Seit 7 Uhr am Montagmorgen führen die Fluglotsen der belgischen Flugsicherung Skeyes wieder Protestaktionen gegen einen zu hohen Arbeitsdruck durch. Dadurch kann es weiter zu leichten Verspätungen bei den Starts an den belgischen Flughäfen kommen. Doch vor allem bei den Landungen können größere Probleme auftauchen.

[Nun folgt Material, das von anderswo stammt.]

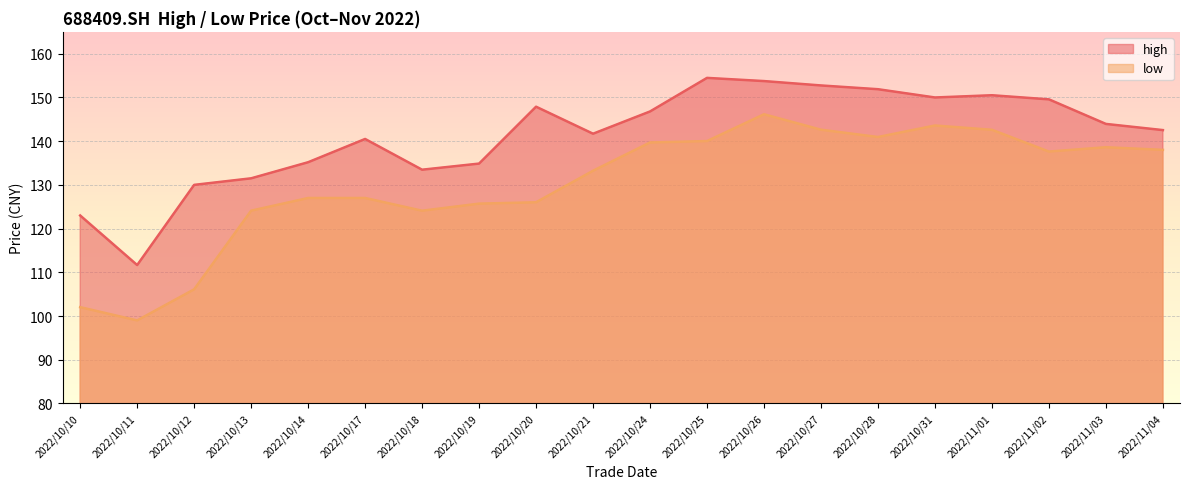

Which label corresponds to the smallest value in the chart?

2022/10/11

Eine Sprecherin des Brüsseler Nationalflughafens in Zaventem sagte am Montagmorgen gegenüber VRT NWS, dass sich die Proteste bei Skeyes vor allem auf die Landungen auswirken werden. Während bei den Starts kaum Probleme vorliegen, seien bei den ankommenden Flügen nur unzureichend Fluglotsen im Dienst. Die könne bis gegen 16 Uhr am Nachmittag andauern.

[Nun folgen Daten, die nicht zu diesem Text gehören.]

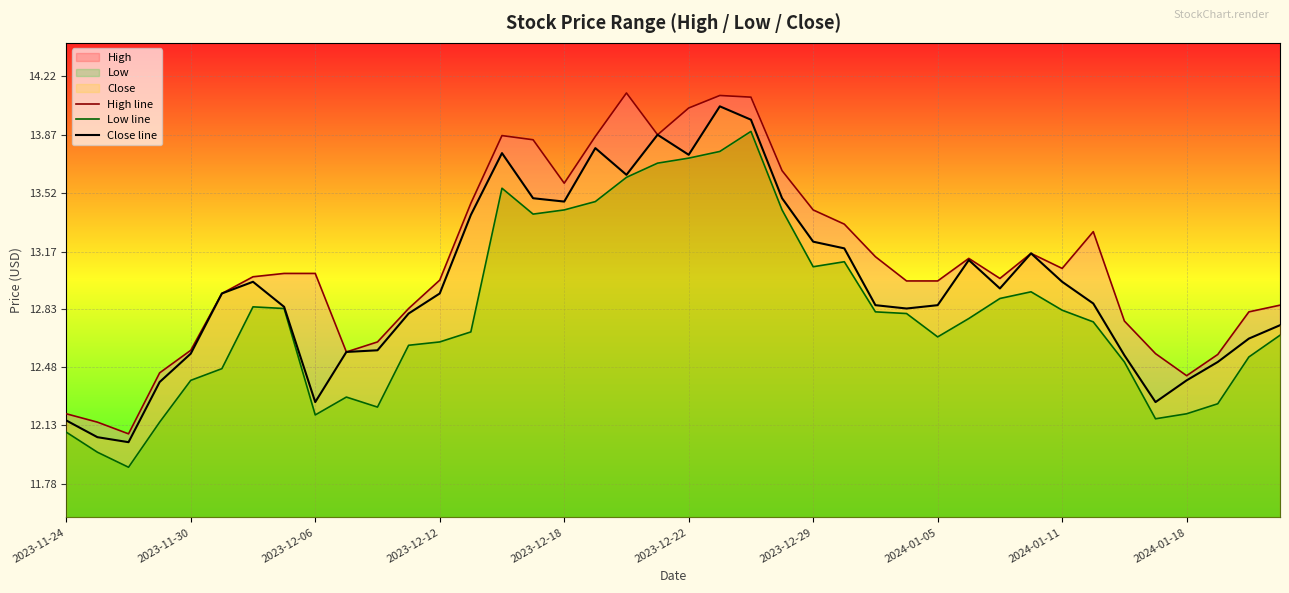

True or false: High line and Close line cross at least once.

False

Seit Wochen rumort es bei Skeyes, der belgischen Flugsicherung. Das Personal wirft der Behörde vor, mit ein wenig Personal für einen zu hohen Arbeitsdruck zu sorgen und dies mit einer schlechten Planung der Schichten zusätzlich zu verschärfen. Hinzu komme, so eine Stellungnahme der Gewerkschaften, dass Mitarbeitern weiter Elternzeit nicht gewährt werde und dass vor allem beim technischen Personal zahllose Überstunden nicht abgebaut werden dürfen.

Mit der sozialistischen Gewerkschaft ACOD hat sich Skeyes wohl auf ein Abkommen einigen können, doch die anderen Gewerkschaften lehnen dies ab und zwar mit dem Argument, dass dieses Abkommen lediglich die aktuelle Arbeitsweise bestätige. Dies bringe nicht zuletzt die Sicherheit des Flugverkehrs in Belgien in Gefahr, so eine Sprecherin der liberalen Gewerkschaft VSOA gegenüber VRT NWS.

Skeyes-Direktor Johan Decuyper kündigt am Sonntag Disziplinarverfahren gegen Mitarbeiter an, die am Montag weiter ihrem Arbeitsplatz fernbleiben würden (siehe nebenstehenden Beitrag).